The "Jurassic Park" star added that aging in the public eye isn't always easy to navigate, but she has no interest in holding on to youth.

"Someone told me I was brave for being willing to age on screen — to be myself at every age and not hide the process of aging, which should be empowering and beautiful, because it has always been in French and Italian cinema," she said.

Unlike in Hollywood, audiences in European film industries are more likely to see older actors as attractive, Dern said.

When she was younger, men she knew would watch films featuring French actor Emmanuelle Riva in her 70s and still see her as beautiful.

"My friends in LA don't say that. So I hope that we continue to explore male and female characters at every age with all the depth they deserve," she said.

Despite how universal the experience is, Hollywood still overlooks stories about growing older, she added.

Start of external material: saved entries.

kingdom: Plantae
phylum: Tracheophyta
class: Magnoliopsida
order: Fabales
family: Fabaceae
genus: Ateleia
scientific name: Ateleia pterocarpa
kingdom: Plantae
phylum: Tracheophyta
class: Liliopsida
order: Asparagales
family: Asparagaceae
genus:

"We all know what it's like to be a kid, but we don't know how to grow old. And we don't know how to find community around it, and how to talk about our fear of disease, of losing life, of losing loved ones. It's pretty amazing in a community of storytellers that there are hardly any stories about that, and yet it's inescapable for us all to face," Dern said.

This isn't the first time Dern has spoken about societal expectations around beauty and getting older.

In a 2019 interview with Allure, Dern said she was given very different ideas about aging when she was starting out, but it helped her understand how her career could evolve.

"Once, 20 years ago, someone told me, 'Have fun now, because once you're 40 things will change,' and yet my parents, who were also actors, told me, 'Well, you love playing complicated, deep characters, but you don't really get to play those until you're 40,'" Dern said.

In January, she told The Independent that beauty standards around aging are harsher now than they were in her mother's generation.

"I remember, when I was a child, hearing her friends talk about the pressure at 70 to get a facelift if you wanted to keep working. But now I'm hearing my 21-year-old daughter's friends say, 'You should get Botox now so that you're never wrinkled,'" Dern said.